Just wanted to share with you guys my top photos over the last year (started in may 2018). A year ago I had a hard drive mishap and lost everything from my first year. I'd like to get into shooting more architectural photography, but I'm fairly far away from the city. So for now shooting cool houses where I can.
Any feedback is of course appreciated
I'm generally liking your work. I do have a couple of suggestions, though.
1) use a wider-angle lens,
2) Photo #1 - get the horizontal window parts horizontal. The top of the window frame looks to be a shade off.
3) Photo #3 - a wider perspective might help.
4) Photo #5 - be sure to include the entire (horizontally) width of the fridge doors.
5) Photo #6 - include the entire foreground pool. It looks like you're almost there now. Again, a wider-angle lens might be helpful.
6) Photo #7 - include the entire window frames, both left and right. Both are clipped. Doing so would bring in all of the chair under the window on the right. Again, a wider-angle lens might be helpful.
7) Photo #8 - you could pull the right side in to the post and the left out to include all of the window frame.

• **TO DO**
Transcribe the photography feedback post word for word, everything from "Any feedback is" down to "a shade off.".

• **RECORDS PROVIDED**
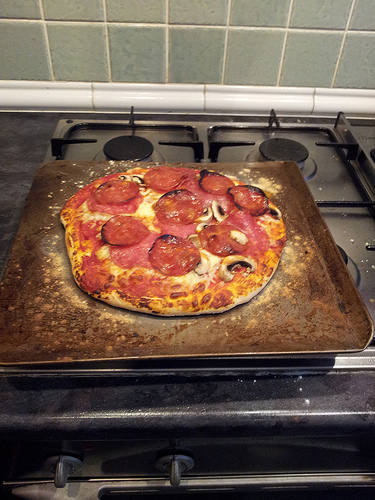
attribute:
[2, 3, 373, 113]
wall — burned, short, grey, white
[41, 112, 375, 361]
stove — black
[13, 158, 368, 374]
tray — brown, dusty, black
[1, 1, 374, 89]
tile — gray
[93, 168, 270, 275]
toppings — large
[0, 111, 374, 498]
stove — gray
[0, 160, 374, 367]
pan — dirty, pizza pan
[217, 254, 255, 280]
mushroom — sliced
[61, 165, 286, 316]
pizza — cooked, done, burnt, yellow, red, orange, small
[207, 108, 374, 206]
burner — black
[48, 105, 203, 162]
burner — black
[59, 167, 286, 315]
crust — toasted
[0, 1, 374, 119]
tiles — green gray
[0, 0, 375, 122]
backsplash — green gray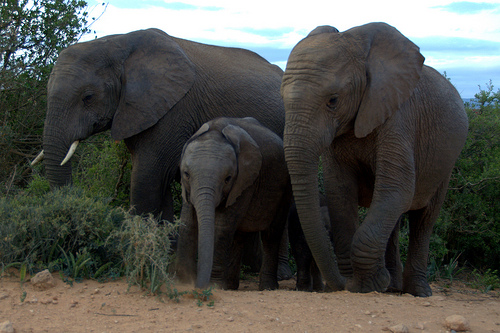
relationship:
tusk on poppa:
[29, 150, 43, 166] [29, 27, 286, 224]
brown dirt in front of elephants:
[0, 268, 498, 331] [3, 15, 480, 300]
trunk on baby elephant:
[194, 199, 216, 289] [171, 116, 310, 290]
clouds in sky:
[72, 1, 498, 48] [0, 1, 497, 103]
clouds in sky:
[422, 51, 500, 69] [1, 0, 498, 114]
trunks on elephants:
[281, 137, 353, 290] [54, 23, 452, 309]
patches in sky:
[421, 37, 496, 59] [0, 1, 497, 103]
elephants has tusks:
[31, 28, 293, 282] [16, 129, 80, 177]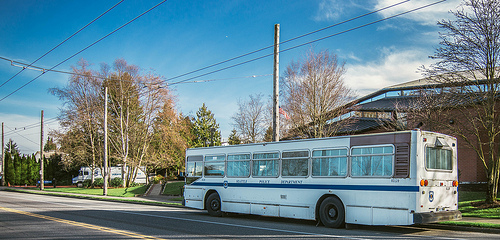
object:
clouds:
[351, 61, 407, 78]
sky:
[184, 85, 245, 99]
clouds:
[141, 21, 219, 47]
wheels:
[206, 193, 221, 216]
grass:
[472, 222, 491, 227]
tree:
[187, 102, 222, 148]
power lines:
[0, 0, 438, 137]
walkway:
[142, 181, 162, 196]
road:
[0, 186, 500, 240]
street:
[0, 188, 500, 240]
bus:
[180, 128, 461, 229]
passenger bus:
[180, 128, 460, 230]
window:
[426, 147, 452, 170]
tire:
[319, 197, 344, 229]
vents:
[393, 143, 410, 177]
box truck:
[72, 167, 146, 188]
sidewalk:
[144, 182, 164, 196]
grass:
[168, 186, 178, 191]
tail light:
[420, 179, 428, 187]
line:
[0, 204, 163, 240]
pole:
[271, 23, 280, 143]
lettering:
[236, 179, 303, 184]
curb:
[437, 221, 500, 235]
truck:
[73, 163, 148, 188]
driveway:
[0, 185, 72, 194]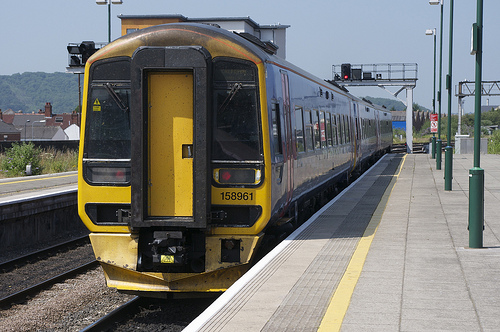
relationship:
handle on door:
[181, 142, 197, 159] [145, 69, 196, 216]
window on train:
[86, 67, 129, 162] [64, 25, 393, 316]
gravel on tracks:
[28, 298, 109, 323] [2, 248, 184, 330]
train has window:
[64, 25, 393, 316] [86, 67, 129, 162]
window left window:
[83, 80, 129, 162] [86, 67, 129, 162]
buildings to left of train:
[0, 103, 80, 152] [2, 52, 87, 249]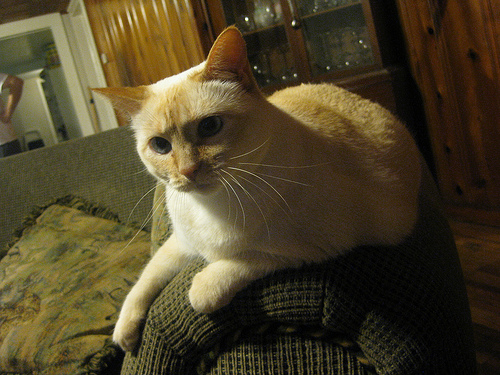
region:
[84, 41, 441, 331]
that is a cat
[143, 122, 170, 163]
that is the eye a cat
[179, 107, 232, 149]
that is the eye a cat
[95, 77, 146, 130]
that is the ear a cat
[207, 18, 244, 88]
that is the ear of a cat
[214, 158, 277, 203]
whiskers of the cat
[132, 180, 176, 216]
whiskers of the cat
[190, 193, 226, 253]
the fur of the cat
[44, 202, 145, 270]
that is a cushon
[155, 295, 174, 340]
the chair is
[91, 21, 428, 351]
pale orange cat with green eyes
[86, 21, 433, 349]
pale orange cat sitting on sofa arm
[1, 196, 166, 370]
green throw pillow with fringe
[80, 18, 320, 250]
face of orange cat with green eyes and white whiskers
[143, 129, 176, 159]
green cat eye on yellow cat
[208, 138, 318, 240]
spray of white cat whiskers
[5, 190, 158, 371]
tapestry style couch pillow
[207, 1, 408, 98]
china cabinet window with glasses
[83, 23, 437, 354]
yellow cat sitting on arm of green sofa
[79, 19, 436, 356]
yellow cat sitting on the edge of a couch arm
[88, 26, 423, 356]
Tan and white cat.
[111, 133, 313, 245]
Cat with white whiskers.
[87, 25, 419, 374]
Can lying on the arm of a sofa.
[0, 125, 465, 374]
A navy green sofa.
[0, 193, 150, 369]
A pillow lying on the sofa.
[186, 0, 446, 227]
Wooden cabinet behind the sofa.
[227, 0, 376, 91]
Glass cups inside of the cabinet.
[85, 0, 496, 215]
Wood paneled wall behind the cabinet.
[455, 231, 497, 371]
A hardwood floor.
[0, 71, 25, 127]
a person's arm and elbow.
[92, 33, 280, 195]
Cream colored cat's face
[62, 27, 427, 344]
Cream colored cat on arm of sofa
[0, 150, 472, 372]
Sofa holding cream colored cat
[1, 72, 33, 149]
Person with arm on hip in background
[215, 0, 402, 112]
China cabinet in background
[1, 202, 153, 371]
Pillow on sofa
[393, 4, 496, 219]
Golden wood paneled walls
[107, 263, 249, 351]
Paws of cream colored cat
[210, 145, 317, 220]
Whiskers of cream colored cat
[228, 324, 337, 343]
Braided rope in design of sofa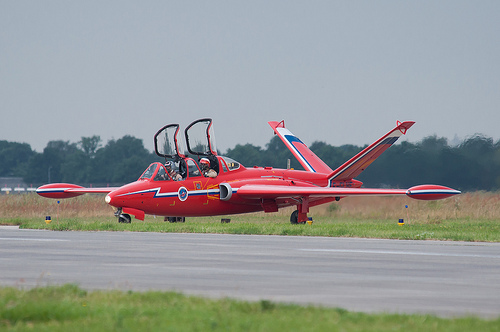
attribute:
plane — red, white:
[0, 105, 461, 210]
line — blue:
[189, 185, 205, 206]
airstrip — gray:
[141, 237, 203, 254]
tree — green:
[66, 152, 98, 166]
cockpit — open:
[151, 119, 180, 185]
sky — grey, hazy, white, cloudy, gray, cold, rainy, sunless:
[149, 14, 186, 43]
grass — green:
[45, 292, 80, 313]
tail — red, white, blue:
[259, 113, 417, 172]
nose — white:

• **THE RESULT**
Any feedback is of course appreciated
I'm generally liking your work. I do have a couple of suggestions, though.
1) use a wider-angle lens,
2) Photo #1 - get the horizontal window parts horizontal. The top of the window frame looks to be a shade off.